## TEXT EXCERPT:
Studio album by Gary Puckett & The Union Gap
- Released: October 9, 1968
- Genre: Rock
- Label: Columbia
- Producer: Jerry Fuller

Gary Puckett & The Union Gap chronology
| Young Girl (1968) | Incredible (1968) | The New Gary Puckett and the Union Gap Album (1969) |

= Incredible (Gary Puckett & The Union Gap album) =

Incredible is the third studio album by Gary Puckett & The Union Gap, released in 1968. In contrast to their first two albums, which used cover versions of hit songs for about half their content, Incredible consists entirely of new songs written by the band members themselves and/or their producer, Jerry Fuller. The album landed on the Billboard 200 chart, reaching No. 20, being the group's top charting album.

The song "Lady Willpower" was released in June 1968 and hit No. 2 on the Billboard Hot 100 and No. 26 on the adult contemporary chart. The song "Over You" was released in September 1968 and hit No. 7 on the Billboard Hot 100, No. 3 on the adult contemporary chart.

== Track listing ==
All songs arranged by Al Capps except where noted.

Collected data:
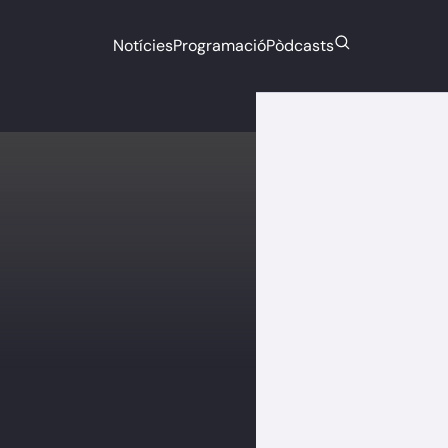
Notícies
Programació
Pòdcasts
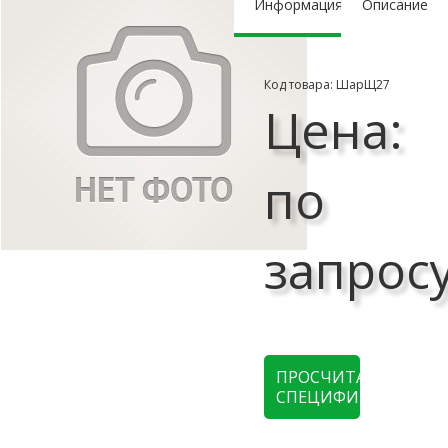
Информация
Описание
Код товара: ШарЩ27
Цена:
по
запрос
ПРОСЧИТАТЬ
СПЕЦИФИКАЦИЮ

* * *

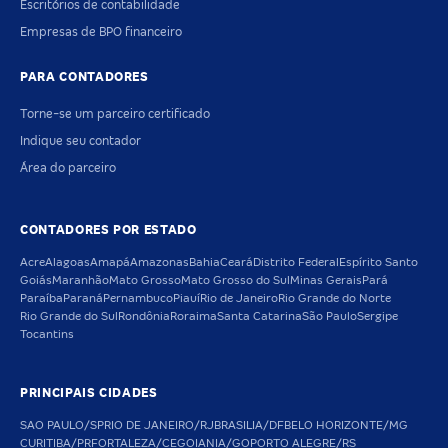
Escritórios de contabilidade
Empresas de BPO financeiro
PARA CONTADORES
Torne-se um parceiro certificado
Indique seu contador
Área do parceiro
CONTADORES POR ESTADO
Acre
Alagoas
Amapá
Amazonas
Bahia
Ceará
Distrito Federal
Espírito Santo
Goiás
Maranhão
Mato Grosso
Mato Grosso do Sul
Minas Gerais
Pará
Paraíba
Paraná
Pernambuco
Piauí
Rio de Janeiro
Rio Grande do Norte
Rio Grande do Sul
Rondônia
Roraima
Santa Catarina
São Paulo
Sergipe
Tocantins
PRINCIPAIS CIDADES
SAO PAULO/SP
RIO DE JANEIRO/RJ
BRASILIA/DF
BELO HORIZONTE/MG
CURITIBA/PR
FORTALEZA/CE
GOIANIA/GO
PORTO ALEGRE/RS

## TASKS AND EXERCISES:
**A.** According to the article on the album Incredible, what position did "Over You" reach on the Billboard Hot 100?
**B.** Return every line of the records that contains the string "Grande". Case counts.

## PER-TASK ANSWERS:
**A.** No. 7

**B.**
Rio Grande do Norte
Rio Grande do Sul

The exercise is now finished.